Weigel N L, Beck C A, Estes P A, Prendergast P, Altmann M, Christensen K, Edwards D P
Baylor College of Medicine, Cell Biology Department, Houston, Texas 77030.
Mol Endocrinol. 1992 Oct;6(10):1585-97. doi: 10.1210/mend.6.10.1448113.
We have prepared a monoclonal antibody, C-262, to a synthetic peptide that contains the carboxy-terminal 14 amino acids from progesterone receptors (PR). This sequence is 100% conserved in all species of PRs that have been cloned to date, suggesting that this antibody will recognize all mammalian and avian PR. The C-262 antibody recognizes both native and denatured forms of the receptor. However, it does not recognize PR when they are bound to the hormone agonists progesterone or R5020. Surprisingly the antibody does recognize PR when they are bound to the steroid antagonist RU486. This suggests that progestin agonists induce a conformational change in the receptor that occludes the C-262 epitope in the carboxyl-terminus, whereas unliganded receptors and receptors bound with RU486 assume distinct conformations that leaves the C-terminal tail accessible to the C-262 antibody.
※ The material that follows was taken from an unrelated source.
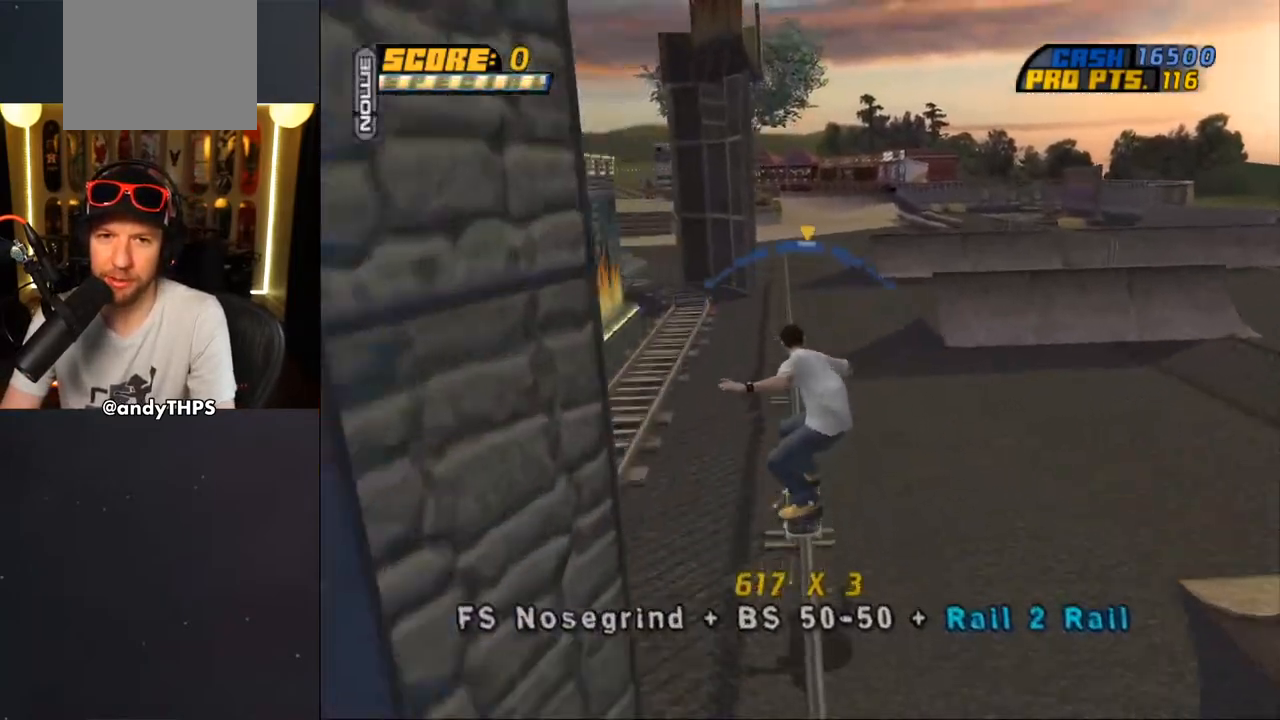
{"buttons": ["CROSS"], "left_stick": "center", "right_stick": "center", "events": [[33, "DPAD_UP", "up"], [117, "DPAD_RIGHT", "down"], [167, "CROSS", "up"], [183, "DPAD_RIGHT", "up"], [200, "TRIANGLE", "down"], [417, "TRIANGLE", "up"], [433, "CROSS", "down"]]}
我们制备了一种针对合成肽的单克隆抗体C-262,该合成肽包含孕激素受体(PR)羧基末端的14个氨基酸。在迄今已克隆的所有PR物种中,该序列100%保守,这表明该抗体将识别所有哺乳动物和禽类的PR。C-262抗体可识别受体的天然形式和变性形式。然而,当PR与激素激动剂孕酮或R5020结合时,它无法识别PR。令人惊讶的是,当PR与类固醇拮抗剂RU486结合时,该抗体确实能识别PR。这表明孕激素激动剂会诱导受体发生构象变化,从而遮蔽羧基末端的C-262表位,而未结合配体的受体以及与RU486结合的受体呈现出不同的构象,使得C-末端尾巴能够被C-262抗体识别。